*What the exercise asks:*
In the records below, find every line with the word "source" and copy it.

*Material provided:*

┄┄┄┄┄┄

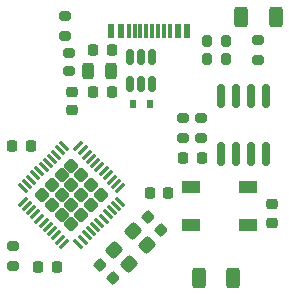
<source format=gbr>
%TF.GenerationSoftware,KiCad,Pcbnew,(5.99.0-11145-g173c9a974c)*%
%TF.CreationDate,2021-06-27T16:32:02+02:00*%
%TF.ProjectId,micro,6d696372-6f2e-46b6-9963-61645f706362,rev1.0*%
%TF.SameCoordinates,Original*%
%TF.FileFunction,Paste,Bot*%
%TF.FilePolarity,Positive*%
%FSLAX46Y46*%
G04 Gerber Fmt 4.6, Leading zero omitted, Abs format (unit mm)*
G04 Created by KiCad (PCBNEW (5.99.0-11145-g173c9a974c)) date 2021-06-27 16:32:02*
%MOMM*%
%LPD*%
G01*
G04 APERTURE LIST*
G04 Aperture macros list*
%AMRoundRect*
0 Rectangle with rounded corners*
0 $1 Rounding radius*
0 $2 $3 $4 $5 $6 $7 $8 $9 X,Y pos of 4 corners*
0 Add a 4 corners polygon primitive as box body*
4,1,4,$2,$3,$4,$5,$6,$7,$8,$9,$2,$3,0*
0 Add four circle primitives for the rounded corners*
1,1,$1+$1,$2,$3*
1,1,$1+$1,$4,$5*
1,1,$1+$1,$6,$7*
1,1,$1+$1,$8,$9*
0 Add four rect primitives between the rounded corners*
20,1,$1+$1,$2,$3,$4,$5,0*
20,1,$1+$1,$4,$5,$6,$7,0*
20,1,$1+$1,$6,$7,$8,$9,0*
20,1,$1+$1,$8,$9,$2,$3,0*%
G04 Aperture macros list end*
%ADD10RoundRect,0.250000X0.312500X0.625000X-0.312500X0.625000X-0.312500X-0.625000X0.312500X-0.625000X0*%
%ADD11R,1.500000X1.000000*%
%ADD12RoundRect,0.200000X-0.275000X0.200000X-0.275000X-0.200000X0.275000X-0.200000X0.275000X0.200000X0*%
%ADD13RoundRect,0.225000X-0.225000X-0.250000X0.225000X-0.250000X0.225000X0.250000X-0.225000X0.250000X0*%
%ADD14RoundRect,0.200000X0.275000X-0.200000X0.275000X0.200000X-0.275000X0.200000X-0.275000X-0.200000X0*%
%ADD15RoundRect,0.225000X0.335876X0.017678X0.017678X0.335876X-0.335876X-0.017678X-0.017678X-0.335876X0*%
%ADD16RoundRect,0.225000X0.225000X0.250000X-0.225000X0.250000X-0.225000X-0.250000X0.225000X-0.250000X0*%
%ADD17RoundRect,0.225000X0.250000X-0.225000X0.250000X0.225000X-0.250000X0.225000X-0.250000X-0.225000X0*%
%ADD18R,0.600000X0.700000*%
%ADD19RoundRect,0.170000X0.330000X-0.255000X0.330000X0.255000X-0.330000X0.255000X-0.330000X-0.255000X0*%
%ADD20RoundRect,0.230000X-0.063640X-0.502046X0.502046X0.063640X0.063640X0.502046X-0.502046X-0.063640X0*%
%ADD21RoundRect,0.200000X0.200000X0.275000X-0.200000X0.275000X-0.200000X-0.275000X0.200000X-0.275000X0*%
%ADD22RoundRect,0.200000X-0.200000X-0.275000X0.200000X-0.275000X0.200000X0.275000X-0.200000X0.275000X0*%
%ADD23RoundRect,0.250000X0.000000X0.358486X-0.358486X0.000000X0.000000X-0.358486X0.358486X0.000000X0*%
%ADD24RoundRect,0.062500X0.291682X0.380070X-0.380070X-0.291682X-0.291682X-0.380070X0.380070X0.291682X0*%
%ADD25RoundRect,0.062500X-0.291682X0.380070X-0.380070X0.291682X0.291682X-0.380070X0.380070X-0.291682X0*%
%ADD26RoundRect,0.243750X0.243750X0.456250X-0.243750X0.456250X-0.243750X-0.456250X0.243750X-0.456250X0*%
%ADD27RoundRect,0.225000X-0.335876X-0.017678X-0.017678X-0.335876X0.335876X0.017678X0.017678X0.335876X0*%
%ADD28RoundRect,0.250000X-0.312500X-0.625000X0.312500X-0.625000X0.312500X0.625000X-0.312500X0.625000X0*%
%ADD29RoundRect,0.150000X-0.150000X0.512500X-0.150000X-0.512500X0.150000X-0.512500X0.150000X0.512500X0*%
%ADD30RoundRect,0.150000X-0.150000X0.825000X-0.150000X-0.825000X0.150000X-0.825000X0.150000X0.825000X0*%
%ADD31RoundRect,0.225000X-0.250000X0.225000X-0.250000X-0.225000X0.250000X-0.225000X0.250000X0.225000X0*%
%ADD32R,0.600000X1.150000*%
%ADD33R,0.300000X1.150000*%
G04 APERTURE END LIST*
D10*
%TO.C,R9*%
X155477500Y-110370000D03*
X158402500Y-110370000D03*
%TD*%
D11*
%TO.C,D2*%
X159686579Y-102709000D03*
X159686579Y-105909000D03*
X154786579Y-105909000D03*
X154786579Y-102709000D03*
%TD*%
D12*
%TO.C,R6*%
X144192579Y-88244000D03*
X144192579Y-89894000D03*
%TD*%
%TO.C,R5*%
X139712579Y-107724000D03*
X139712579Y-109374000D03*
%TD*%
D13*
%TO.C,C4*%
X151365000Y-103220000D03*
X152915000Y-103220000D03*
%TD*%
%TO.C,C9*%
X154175579Y-100245000D03*
X155725579Y-100245000D03*
%TD*%
D14*
%TO.C,R8*%
X160538579Y-91926000D03*
X160538579Y-90276000D03*
%TD*%
D15*
%TO.C,C8*%
X148248008Y-110438008D03*
X147151992Y-109341992D03*
%TD*%
D16*
%TO.C,C1*%
X148105579Y-91101000D03*
X146555579Y-91101000D03*
%TD*%
D17*
%TO.C,C6*%
X144790579Y-96194000D03*
X144790579Y-94644000D03*
%TD*%
D12*
%TO.C,R4*%
X155712579Y-96880000D03*
X155712579Y-98530000D03*
%TD*%
D18*
%TO.C,D1*%
X149932579Y-95673000D03*
X151332579Y-95673000D03*
%TD*%
D19*
%TO.C,FB1*%
X144536579Y-92917000D03*
X144536579Y-91317000D03*
%TD*%
D20*
%TO.C,Y1*%
X148339129Y-108001769D03*
X149894764Y-106446134D03*
X151096845Y-107648215D03*
X149541210Y-109203850D03*
%TD*%
D21*
%TO.C,R1*%
X157807579Y-91863000D03*
X156157579Y-91863000D03*
%TD*%
D13*
%TO.C,C2*%
X139697579Y-99229000D03*
X141247579Y-99229000D03*
%TD*%
D22*
%TO.C,R2*%
X156157579Y-90339000D03*
X157807579Y-90339000D03*
%TD*%
D13*
%TO.C,C5*%
X146555579Y-94657000D03*
X148105579Y-94657000D03*
%TD*%
D23*
%TO.C,U2*%
X143045136Y-104200141D03*
X144706837Y-105861842D03*
X143875987Y-105030992D03*
X145537687Y-101707590D03*
X146368538Y-104200141D03*
X145537687Y-103369291D03*
X144706837Y-104200141D03*
X146368538Y-102538441D03*
X145537687Y-105030992D03*
X143875987Y-101707590D03*
X143045136Y-102538441D03*
X143875987Y-103369291D03*
X147199388Y-103369291D03*
X144706837Y-100876740D03*
X144706837Y-102538441D03*
X142214286Y-103369291D03*
D24*
X145299039Y-99241555D03*
X145652592Y-99595109D03*
X146006146Y-99948662D03*
X146359699Y-100302215D03*
X146713252Y-100655769D03*
X147066806Y-101009322D03*
X147420359Y-101362876D03*
X147773913Y-101716429D03*
X148127466Y-102069982D03*
X148481019Y-102423536D03*
X148834573Y-102777089D03*
D25*
X148834573Y-103961493D03*
X148481019Y-104315046D03*
X148127466Y-104668600D03*
X147773913Y-105022153D03*
X147420359Y-105375706D03*
X147066806Y-105729260D03*
X146713252Y-106082813D03*
X146359699Y-106436367D03*
X146006146Y-106789920D03*
X145652592Y-107143473D03*
X145299039Y-107497027D03*
D24*
X144114635Y-107497027D03*
X143761082Y-107143473D03*
X143407528Y-106789920D03*
X143053975Y-106436367D03*
X142700422Y-106082813D03*
X142346868Y-105729260D03*
X141993315Y-105375706D03*
X141639761Y-105022153D03*
X141286208Y-104668600D03*
X140932655Y-104315046D03*
X140579101Y-103961493D03*
D25*
X140579101Y-102777089D03*
X140932655Y-102423536D03*
X141286208Y-102069982D03*
X141639761Y-101716429D03*
X141993315Y-101362876D03*
X142346868Y-101009322D03*
X142700422Y-100655769D03*
X143053975Y-100302215D03*
X143407528Y-99948662D03*
X143761082Y-99595109D03*
X144114635Y-99241555D03*
%TD*%
D26*
%TO.C,F1*%
X148014079Y-92879000D03*
X146139079Y-92879000D03*
%TD*%
D16*
%TO.C,C3*%
X143447579Y-109499000D03*
X141897579Y-109499000D03*
%TD*%
D12*
%TO.C,R3*%
X154188579Y-96880000D03*
X154188579Y-98530000D03*
%TD*%
D27*
%TO.C,C7*%
X151201979Y-105204976D03*
X152297995Y-106300992D03*
%TD*%
D28*
%TO.C,R7*%
X159076079Y-88307000D03*
X162001079Y-88307000D03*
%TD*%
D29*
%TO.C,U1*%
X149632579Y-91731500D03*
X150582579Y-91731500D03*
X151532579Y-91731500D03*
X151532579Y-94006500D03*
X150582579Y-94006500D03*
X149632579Y-94006500D03*
%TD*%
D30*
%TO.C,Q1*%
X157363579Y-94976000D03*
X158633579Y-94976000D03*
X159903579Y-94976000D03*
X161173579Y-94976000D03*
X161173579Y-99926000D03*
X159903579Y-99926000D03*
X158633579Y-99926000D03*
X157363579Y-99926000D03*
%TD*%
D31*
%TO.C,C10*%
X161652579Y-104154000D03*
X161652579Y-105704000D03*
%TD*%
D32*
%TO.C,J1*%
X148092579Y-89456500D03*
X148892579Y-89456500D03*
D33*
X150042579Y-89456500D03*
X151042579Y-89456500D03*
X151542579Y-89456500D03*
X152542579Y-89456500D03*
D32*
X153692579Y-89456500D03*
X154492579Y-89456500D03*
X154492579Y-89456500D03*
X153692579Y-89456500D03*
D33*
X153042579Y-89456500D03*
X152042579Y-89456500D03*
X150542579Y-89456500D03*
X149542579Y-89456500D03*
D32*
X148892579Y-89456500D03*
X148092579Y-89456500D03*
%TD*%
M02*

</source>
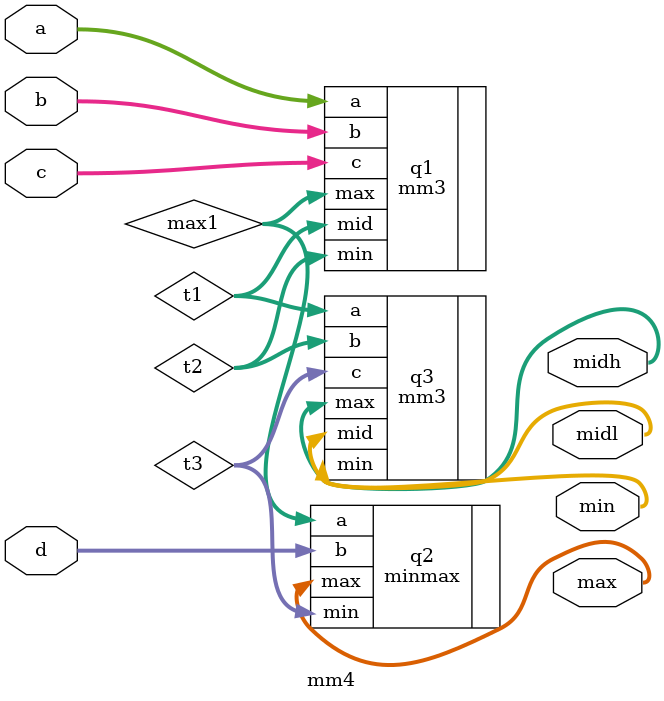
<source format=v>
module mm4 (a,b,c,d,max,midh,midl,min);
	input [7:0] a,b,c,d;
	output [7:0] max,midh,midl,min;
	
	//mm4 dut5_03 (.a(),.b(),.c(),.d(),.max(),.midh(),.midl(),.min());
	wire [7:0] t1,t2,t3,max1;
	mm3 q1(.a(a),.b(b),.c(c),.min(t2),.mid(t1),.max(max1));
	
	minmax q2(.a(max1),.b(d),.min(t3),.max(max));
	
	mm3 q3(.a(t1),.b(t2),.c(t3),.min(min),.mid(midl),.max(midh));
	
endmodule
</source>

┄┄┄┄┄┄

*Exercise output:*
<source format=gbr>
</source>
<source format=v>
</source>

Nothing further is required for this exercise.